В Тегеране он поначалу жил у тетки матери. Работал полный день, чтобы содержать себя; самостоятельно выучил французский и английский. Учился по ночам, доводя себя до полного физического истощения. Иногда, чтобы не уснуть, садился в неглубокий бассейн в теткином дворе, держал книгу перед собой и читал при тусклом свете фонаря. Наконец Логман позвал его в свой дом. Но он начал ухаживать за моей матерью не там. После смерти Саифи мать покинула дом свекра, но, зная, что мачеха ей не рада, переехала к родственникам, бездетной паре, принявшей ее как родную дочь. У этих родственников они с отцом познакомились. Отца пленила ее красота и печаль, а, возможно, будучи человеком молодым и амбициозным, он увидел в ней выгодную партию.
Узнав о решении моих родителей пожениться, их семьи не обрадовались.

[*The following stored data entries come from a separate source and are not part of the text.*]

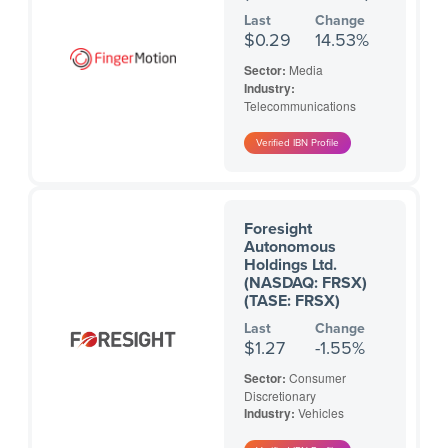
Last
Change
$0.29
14.53%
Sector:
Media
Industry:
Telecommunications
Foresight
Autonomous
Holdings Ltd.
(NASDAQ: FRSX)
(TASE: FRSX)
Last
Change
$1.27
-1.55%
Sector:
Consumer
Discretionary
Industry:
Vehicles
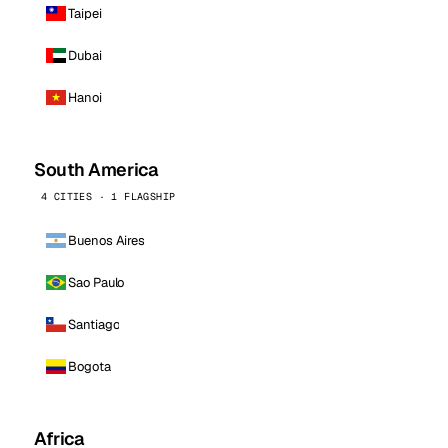
Taipei
Dubai
Hanoi
South America
4 CITIES · 1 FLAGSHIP
Buenos Aires
Sao Paulo
Santiago
Bogota
Africa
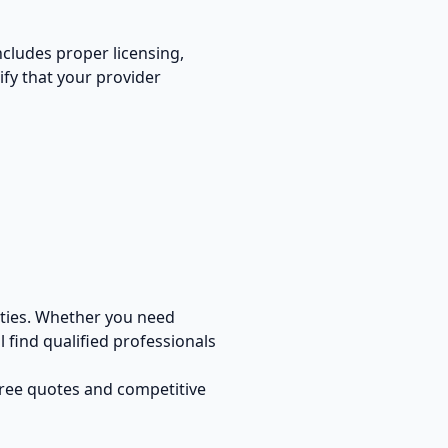
includes proper licensing,
ify that your provider
ties. Whether you need
 find qualified professionals
free quotes and competitive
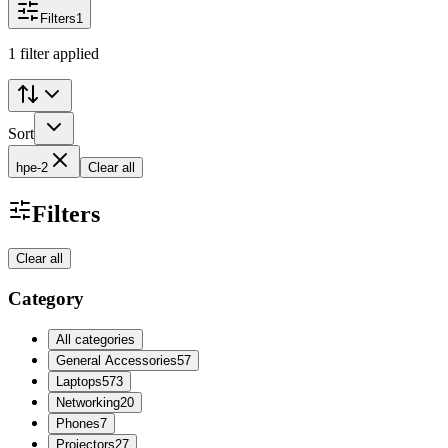
Filters
1
1 filter applied
Sort
hpe-2
Clear all
Filters
Clear all
Category
All categories
General Accessories
57
Laptops
573
Networking
20
Phones
7
Projectors
27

Родители отца надеялись, что тот женится на девушке из более традиционной семьи, но Логман с его непредсказуемым характером, как ни странно, тоже выступил против этого союза – вероятно, из-за жены, а может, потому что не считал бедного кузена хорошей партией для дочери. В конце концов он даже не пришел на свадьбу, которую сыграли в доме Аме Тури, родственника, который их познакомил.
Брат отца абу Тораб прислал телеграмму из Исфахана и сказал, что отец консультировался с Кораном по поводу этой свадьбы и получил негативный ответ. Дядя добавил, что, несмотря на это, семья удовлетворится любым решением отца и дает ему свое благословение. В день свадьбы пришла телеграмма. Чтобы брак считался узаконенным, отец невесты должен был дать письменное согласие, а поскольку подписью Логмана заручиться не удалось, отец соврал, что телеграмма, также подписанная фамилией «Нафиси», на самом деле пришла от Логмана. Так началась их совместная жизнь – со лжи.